Kamerounaises, Kamerounais, mes chers compatriotes,
J’ai décidé de démissionner de mes fonctions de Président de la République du Kameroun. Cette décision prendra effet le samedi 6 novembre à 10h00. En cette occasion solennelle, je tiens à exprimer ma profonde gratitude à tous ceux qui, pendant près de 25 ans, m’ont accordé leur confiance et leur soutien dans l’exercice de mes lourdes responsabilités à la tête de l’État.
Je remercie tout particulièrement les militants et les membres de notre grand parti national, l’UNC, pour leur soutien total, constant et indéfectible.
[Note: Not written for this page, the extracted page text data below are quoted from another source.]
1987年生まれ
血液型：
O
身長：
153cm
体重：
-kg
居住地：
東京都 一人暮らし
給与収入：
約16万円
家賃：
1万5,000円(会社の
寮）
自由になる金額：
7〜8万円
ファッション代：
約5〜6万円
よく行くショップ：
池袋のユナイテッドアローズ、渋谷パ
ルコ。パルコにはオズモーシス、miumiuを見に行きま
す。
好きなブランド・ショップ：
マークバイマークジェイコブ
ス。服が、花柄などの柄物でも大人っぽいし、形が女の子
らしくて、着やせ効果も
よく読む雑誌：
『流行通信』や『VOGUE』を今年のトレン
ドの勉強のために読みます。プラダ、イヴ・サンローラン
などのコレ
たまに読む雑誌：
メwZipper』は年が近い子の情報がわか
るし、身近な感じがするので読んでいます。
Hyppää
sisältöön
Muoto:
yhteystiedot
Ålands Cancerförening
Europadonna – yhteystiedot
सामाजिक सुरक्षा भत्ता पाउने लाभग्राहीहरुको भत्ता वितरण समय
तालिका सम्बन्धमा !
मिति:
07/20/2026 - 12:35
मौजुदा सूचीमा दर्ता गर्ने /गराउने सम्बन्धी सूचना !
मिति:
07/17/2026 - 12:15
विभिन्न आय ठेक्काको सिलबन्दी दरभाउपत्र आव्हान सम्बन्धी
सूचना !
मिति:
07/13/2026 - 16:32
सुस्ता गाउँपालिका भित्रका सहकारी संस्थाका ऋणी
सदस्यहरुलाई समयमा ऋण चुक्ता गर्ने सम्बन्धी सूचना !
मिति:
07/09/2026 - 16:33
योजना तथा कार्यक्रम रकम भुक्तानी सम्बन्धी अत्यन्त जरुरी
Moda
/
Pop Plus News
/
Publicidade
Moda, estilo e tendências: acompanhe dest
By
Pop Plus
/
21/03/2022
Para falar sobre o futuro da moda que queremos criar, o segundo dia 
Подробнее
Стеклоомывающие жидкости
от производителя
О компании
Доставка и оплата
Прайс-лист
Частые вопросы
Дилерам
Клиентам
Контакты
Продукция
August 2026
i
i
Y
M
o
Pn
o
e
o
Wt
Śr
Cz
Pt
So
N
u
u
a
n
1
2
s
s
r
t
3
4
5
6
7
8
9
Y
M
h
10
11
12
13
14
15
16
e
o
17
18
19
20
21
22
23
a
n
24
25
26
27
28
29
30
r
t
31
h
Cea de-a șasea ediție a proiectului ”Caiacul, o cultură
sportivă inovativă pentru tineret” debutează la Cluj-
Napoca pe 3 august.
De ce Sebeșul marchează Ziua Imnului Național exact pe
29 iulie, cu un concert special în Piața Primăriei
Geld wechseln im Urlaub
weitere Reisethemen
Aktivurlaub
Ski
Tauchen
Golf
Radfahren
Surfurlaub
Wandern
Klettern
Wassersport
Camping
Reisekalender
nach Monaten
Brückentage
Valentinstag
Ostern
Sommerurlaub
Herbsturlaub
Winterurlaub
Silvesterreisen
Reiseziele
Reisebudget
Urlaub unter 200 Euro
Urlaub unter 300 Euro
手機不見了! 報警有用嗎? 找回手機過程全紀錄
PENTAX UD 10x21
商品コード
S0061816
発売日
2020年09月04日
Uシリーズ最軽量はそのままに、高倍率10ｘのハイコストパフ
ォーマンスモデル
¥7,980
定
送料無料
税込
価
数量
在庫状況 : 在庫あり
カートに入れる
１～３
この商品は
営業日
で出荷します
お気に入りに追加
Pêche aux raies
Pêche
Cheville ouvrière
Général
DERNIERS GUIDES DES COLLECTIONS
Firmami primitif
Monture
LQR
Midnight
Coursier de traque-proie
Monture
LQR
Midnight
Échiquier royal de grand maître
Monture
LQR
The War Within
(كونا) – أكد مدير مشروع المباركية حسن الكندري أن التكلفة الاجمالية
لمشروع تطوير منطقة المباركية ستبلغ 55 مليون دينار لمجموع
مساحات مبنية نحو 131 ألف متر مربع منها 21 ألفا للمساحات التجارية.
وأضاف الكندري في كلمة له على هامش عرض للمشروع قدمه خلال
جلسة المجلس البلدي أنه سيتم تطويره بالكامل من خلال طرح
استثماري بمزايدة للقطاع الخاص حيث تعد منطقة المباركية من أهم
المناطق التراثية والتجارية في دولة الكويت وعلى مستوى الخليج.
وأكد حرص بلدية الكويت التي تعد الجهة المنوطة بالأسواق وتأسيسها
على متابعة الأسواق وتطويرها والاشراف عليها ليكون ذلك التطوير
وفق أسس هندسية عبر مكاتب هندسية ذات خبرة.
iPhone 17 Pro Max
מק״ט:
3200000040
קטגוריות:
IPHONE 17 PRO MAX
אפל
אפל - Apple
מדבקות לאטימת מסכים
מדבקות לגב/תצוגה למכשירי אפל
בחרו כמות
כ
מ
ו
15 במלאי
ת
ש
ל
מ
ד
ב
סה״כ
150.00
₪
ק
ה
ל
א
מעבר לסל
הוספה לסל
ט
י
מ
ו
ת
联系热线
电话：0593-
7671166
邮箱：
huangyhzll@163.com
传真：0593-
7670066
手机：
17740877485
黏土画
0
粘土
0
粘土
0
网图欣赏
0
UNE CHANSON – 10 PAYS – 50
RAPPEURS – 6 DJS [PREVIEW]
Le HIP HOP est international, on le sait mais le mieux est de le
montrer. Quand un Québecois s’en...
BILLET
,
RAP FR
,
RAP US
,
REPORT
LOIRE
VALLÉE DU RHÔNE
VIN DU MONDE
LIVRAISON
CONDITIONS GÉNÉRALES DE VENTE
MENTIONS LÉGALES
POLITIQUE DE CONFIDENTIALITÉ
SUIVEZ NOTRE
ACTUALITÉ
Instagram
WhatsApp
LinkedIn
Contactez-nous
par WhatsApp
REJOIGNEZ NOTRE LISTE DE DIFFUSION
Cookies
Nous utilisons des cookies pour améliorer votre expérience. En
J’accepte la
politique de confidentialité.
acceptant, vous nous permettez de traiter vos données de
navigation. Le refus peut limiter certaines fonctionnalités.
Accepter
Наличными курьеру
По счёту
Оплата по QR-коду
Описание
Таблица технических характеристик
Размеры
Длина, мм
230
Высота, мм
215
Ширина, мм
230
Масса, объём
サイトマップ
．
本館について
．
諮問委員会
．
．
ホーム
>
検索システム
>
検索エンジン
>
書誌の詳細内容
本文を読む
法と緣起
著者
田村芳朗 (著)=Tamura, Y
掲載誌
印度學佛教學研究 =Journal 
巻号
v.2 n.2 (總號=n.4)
S’il reste encore beaucoup à faire dans la grande et longue œuvre de construction de notre cher et beau pays, ensemble, depuis l’indépendance, la réunification et l’unification, nous avons accompli des progrès considérables dans tous les domaines.
Notre pays possède des atouts considérables : une unité nationale consolidée, des ressources abondantes, variées et complémentaires, une économie en constante expansion, des finances saines, une justice sociale en progrès, une population laborieuse et une jeunesse dynamique, ainsi que des relations d’amitié et de coopération solides et fructueuses en Afrique et dans le monde entier.
Je lance un appel à toutes les Kamerounaises et tous les Kamerounais pour qu’ils accordent leur confiance et leur soutien sans réserve à mon successeur constitutionnel, Monsieur Paul Biya. Il mérite la confiance de tous, tant au Kameroun qu’à l’étranger. Je vous exhorte à demeurer un peuple uni, patriote, travailleur, digne et respecté. « Je prie Nzambé Tout-Puissant de continuer à accorder au peuple Kamerounais la protection et l’assistance nécessaires à son développement dans la paix, l’unité et la justice. Vive le Kameroun ! ».